What the exercise asks — Copy out the listing below word for word, from the line containing "phylum: Tracheophyta" through the last line of the listing, both included.

Stored entries:
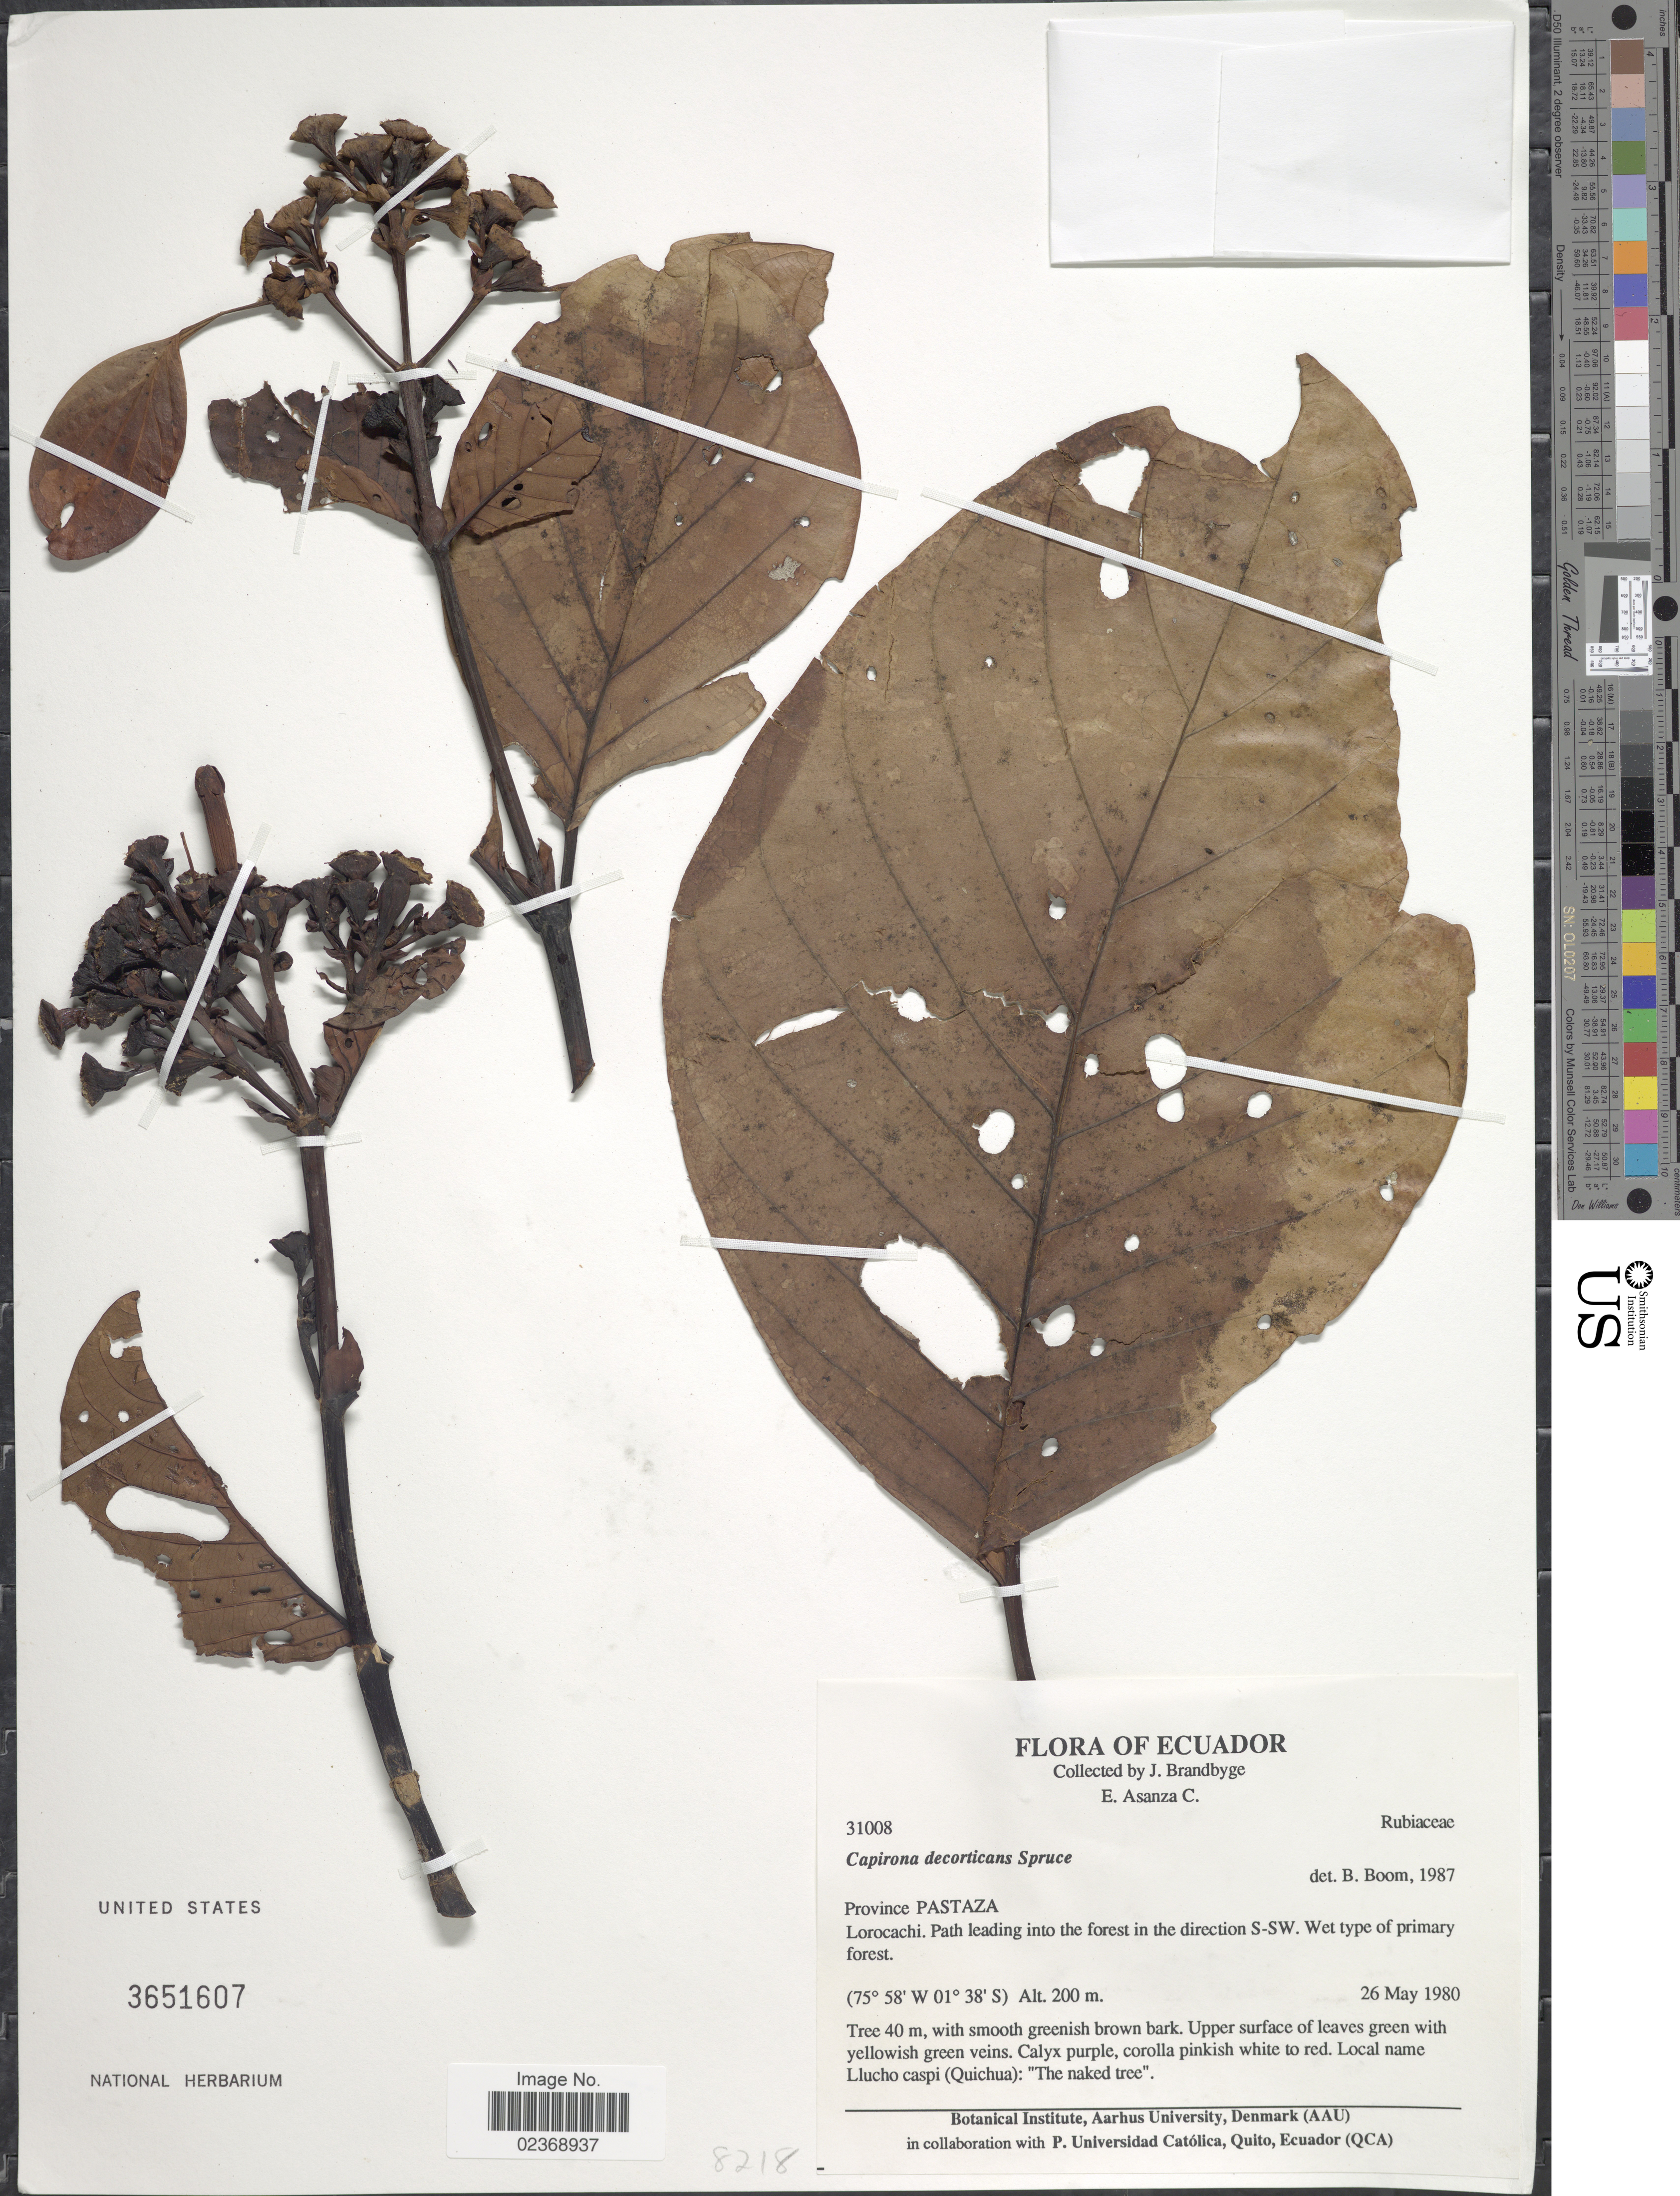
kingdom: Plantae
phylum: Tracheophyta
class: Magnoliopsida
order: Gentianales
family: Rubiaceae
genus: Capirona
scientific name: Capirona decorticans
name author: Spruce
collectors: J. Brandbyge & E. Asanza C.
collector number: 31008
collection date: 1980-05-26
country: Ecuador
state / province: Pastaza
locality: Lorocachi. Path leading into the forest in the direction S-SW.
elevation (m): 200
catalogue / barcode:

Correct output —
phylum: Tracheophyta
class: Magnoliopsida
order: Gentianales
family: Rubiaceae
genus: Capirona
scientific name: Capirona decorticans
name author: Spruce
collectors: J. Brandbyge & E. Asanza C.
collector number: 31008
collection date: 1980-05-26
country: Ecuador
state / province: Pastaza
locality: Lorocachi. Path leading into the forest in the direction S-SW.
elevation (m): 200
catalogue / barcode:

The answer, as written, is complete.